▶ [ACTION ITEM]:
Which lines below hold the word "Grillen"? Copy all of them.
Start of Block
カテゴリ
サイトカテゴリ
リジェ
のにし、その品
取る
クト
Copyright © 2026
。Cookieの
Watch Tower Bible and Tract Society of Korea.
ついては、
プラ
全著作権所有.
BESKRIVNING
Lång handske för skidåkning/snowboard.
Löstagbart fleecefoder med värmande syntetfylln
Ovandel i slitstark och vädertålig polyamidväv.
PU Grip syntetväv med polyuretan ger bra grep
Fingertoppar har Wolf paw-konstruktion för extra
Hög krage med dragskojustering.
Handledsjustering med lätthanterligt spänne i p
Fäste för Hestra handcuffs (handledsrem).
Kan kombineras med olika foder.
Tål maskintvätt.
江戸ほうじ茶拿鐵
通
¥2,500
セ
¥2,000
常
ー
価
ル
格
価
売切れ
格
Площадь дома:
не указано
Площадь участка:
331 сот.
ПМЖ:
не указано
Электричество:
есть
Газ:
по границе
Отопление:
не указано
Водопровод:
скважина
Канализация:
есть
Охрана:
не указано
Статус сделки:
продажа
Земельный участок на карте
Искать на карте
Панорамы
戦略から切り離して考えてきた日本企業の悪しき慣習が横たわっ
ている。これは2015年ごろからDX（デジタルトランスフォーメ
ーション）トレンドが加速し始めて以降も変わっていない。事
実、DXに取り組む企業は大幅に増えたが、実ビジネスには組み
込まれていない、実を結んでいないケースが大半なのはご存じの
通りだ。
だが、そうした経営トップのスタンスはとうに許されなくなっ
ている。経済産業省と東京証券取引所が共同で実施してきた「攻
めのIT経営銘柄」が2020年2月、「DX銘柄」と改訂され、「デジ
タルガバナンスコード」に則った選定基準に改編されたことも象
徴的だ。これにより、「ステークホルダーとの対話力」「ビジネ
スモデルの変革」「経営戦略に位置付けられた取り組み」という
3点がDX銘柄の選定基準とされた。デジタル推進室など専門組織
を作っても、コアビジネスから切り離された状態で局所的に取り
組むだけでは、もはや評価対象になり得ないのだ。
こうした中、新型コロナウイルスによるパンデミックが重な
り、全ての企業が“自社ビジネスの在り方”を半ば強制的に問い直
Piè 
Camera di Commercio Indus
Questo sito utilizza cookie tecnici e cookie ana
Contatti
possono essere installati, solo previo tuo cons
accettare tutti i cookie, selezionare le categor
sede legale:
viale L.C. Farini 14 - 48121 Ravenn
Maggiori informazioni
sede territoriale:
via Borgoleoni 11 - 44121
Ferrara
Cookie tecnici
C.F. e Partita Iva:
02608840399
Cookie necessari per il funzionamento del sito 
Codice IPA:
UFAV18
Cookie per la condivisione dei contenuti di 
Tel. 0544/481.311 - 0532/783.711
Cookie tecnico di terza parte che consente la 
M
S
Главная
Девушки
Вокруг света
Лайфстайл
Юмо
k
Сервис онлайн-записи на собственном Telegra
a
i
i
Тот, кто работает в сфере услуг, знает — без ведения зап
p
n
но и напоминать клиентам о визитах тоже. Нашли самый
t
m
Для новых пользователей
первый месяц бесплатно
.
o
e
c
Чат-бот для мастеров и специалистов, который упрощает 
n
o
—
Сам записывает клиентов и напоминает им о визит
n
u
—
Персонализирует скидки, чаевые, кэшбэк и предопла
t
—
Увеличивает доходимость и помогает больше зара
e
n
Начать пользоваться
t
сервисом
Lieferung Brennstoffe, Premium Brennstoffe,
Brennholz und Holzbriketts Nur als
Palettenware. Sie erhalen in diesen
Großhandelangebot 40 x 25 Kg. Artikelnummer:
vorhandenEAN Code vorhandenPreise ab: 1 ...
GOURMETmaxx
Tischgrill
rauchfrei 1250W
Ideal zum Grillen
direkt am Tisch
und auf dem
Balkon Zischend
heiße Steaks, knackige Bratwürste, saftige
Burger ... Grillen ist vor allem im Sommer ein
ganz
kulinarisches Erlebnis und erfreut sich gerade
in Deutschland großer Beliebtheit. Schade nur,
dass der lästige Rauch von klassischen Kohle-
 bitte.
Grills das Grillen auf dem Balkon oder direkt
End of Block
▶ [FINISHED TASK]:
Ideal zum Grillen
Burger ... Grillen ist vor allem im Sommer ein
Grills das Grillen auf dem Balkon oder direkt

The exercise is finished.